Hermann Bellinghausen
La trampa y la trompada

El mundo al revés, de plano. De venir empapado empezó a quemarse. De hundirse en un descanso, pasó a una inquietud atenta. De tener la cabeza vacía, a tenerla llena. De imágenes. No necesariamente de ideas. En momentos así, cuando están pateados los nidos, las ideas estorban.

No acababa de caer Velasco en la paja secante, en busca de tantito descanso, cuando el halo de una lámpara sorda perforó la oscuridad total y muda y pegó, nerviosa, en el techo del vagón, en el pasillo, en las pacas apiladas.

No fue voz lo que oyó Velasco, sino un gruñido.
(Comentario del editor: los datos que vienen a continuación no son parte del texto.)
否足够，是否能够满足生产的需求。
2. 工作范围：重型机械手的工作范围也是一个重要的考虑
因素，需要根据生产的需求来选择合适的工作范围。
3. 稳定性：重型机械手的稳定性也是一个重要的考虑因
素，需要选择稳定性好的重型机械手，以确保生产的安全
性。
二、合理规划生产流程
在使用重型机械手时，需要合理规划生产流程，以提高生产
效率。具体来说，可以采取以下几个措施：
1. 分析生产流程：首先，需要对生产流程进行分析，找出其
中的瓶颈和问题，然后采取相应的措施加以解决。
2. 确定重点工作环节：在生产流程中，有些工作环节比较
Pasos que se aproximaban. La lámpara agitaba caprichosas sombras en y de los flecos de la paja. Se encogió hacia la orilla. La paja crujió lo que a él le pareció una ensordecedora escandalera.

Primero vio la pistola, luego la lámpara y luego el perfil del hombre, que de inmediato giró hacia él y le apuntó con las dos cosas que llevaba en las manos. La pistola le tembló hasta caerse tras la patada, y la lámpara se hizo garrote y le sorrajó a Velasco otra ranura en la cabeza.

El arma pesó lo suficiente para hundirse en la paja, fuera del alcance de su dueño y de Velasco, cada uno de los cuales empleó una de las manos en intentar cogerla; la otra mano la dedicaron a la lucha.

``Shet'', murmuró, agitado, el hombre inmenso que se le dejó caer, perdiendo también la lámpara, mientras Velasco, perdiendo otro poco de sangre por la nueva magulladura, le apretó el pescuezo con el brazo. Para su sorpresa, no le alcanzó el brazo para ese cuello tan gordo.

Se ensartaron en un forcejeo brutal, sordamente ciego. El hombre ese pesaba tanto que al rodar hacia un lado se hundió en la paja, debajo de Velasco, quien sintió que el otro se varaba en un fondo de hierro flojo, una vibración seguía y de pronto, el hombre osciló con estrépito sobre los durmientes de una vía que parecía pasarle encima. Era la compuerta de una trampa, de seguro para descargar directamente en los sótanos del puerto, y era un día de suerte del hombre grande, pues se le atoró el cinturón por atrás en el postigo de la trampa y quedó suspendido a manera de péndulo.

El propio Velasco casi se va también, pero alcanzó a agarrarse de las pacas y se alejó del agujero.

Al ver el lecho de la vías, sintió el alivio de que aún fuera de día. En la negrura de ese vagón, por poco lo olvida.

Se incorporó al alcanzar el pasillo entre los apilamientos de armas y decidió salir de allí cuanto antes. Un gemido lo detuvo. Entre la paja refulgía la lámpara enterrada. La buscó con la mano, la tomó y la dirigió al fondo del vagón. Otro gemido.

En vez de largarse y punto, Velasco decidió investigar. Por lo regular es tan poco curioso como una bestia de carga, pero ese gemido lo intrigó. No era amenazante, sino lastimero. Caminó hacia donde parecía venir.

``Lo que me faltaba -pensó-, carajo''. ¿A quién se le habría ocurrido el guión de esa locura?

En un rincón, aovillada, yacía una muchacha, atada con una soga de pies, pechos y piernas. Qué situación más tonta. Como en las películas. En el peor momento, aparece la chica en problemas.

No era asunto suyo, se convenció Velasco. Lo aconsejable era largarse del vagón. A saber quién era esa chica convertida en fardo que se agitaba como lagartija atorada por la cola.

Como quien quita el pie de la lagartija, Velasco se agachó y desató los pies, las manos, los pechos de la temblorosa criatura. Por extraño instinto, dejó al último la jerga de la boca. Como si temiera, no ese cuerpo que liberaba, sino la voz que pudiera tener.

-¿Y Bill? -jadeó ella.

-Se fue por el excusado -dijo Velasco.

En desorden ella articuló distintas palabras:

-¿Qué? ¿Quién es usted?... el ar...

Demasiado tarde. Con la lámpara sostenida en la boca, iluminó la cara de la muchacha que hablaba. Ya ni modo de arrepentirse.

La ayudó a ponerse de pie. Ella se frotó las muñecas, se corrió el pelo de la cara, se le paró enfrente, y él casi se desmaya al olerla. ``Carajo'', pensó Velasco. No se le ocurrió mejor palabra. Como si le hicieran falta más problemas.

Nunca hubiera esperado Velasco tanta fuerza en una mujer tan menuda; ella le cruzó un puñetazo en la cara que lo hizo chocar la espalda contra las pacas.

Y recordó eso de ``nunca te metas en la pelea de una pareja''.

Velasco la había liberado de la soga y de Bill, y lo primero que hacía ella era írsele encima.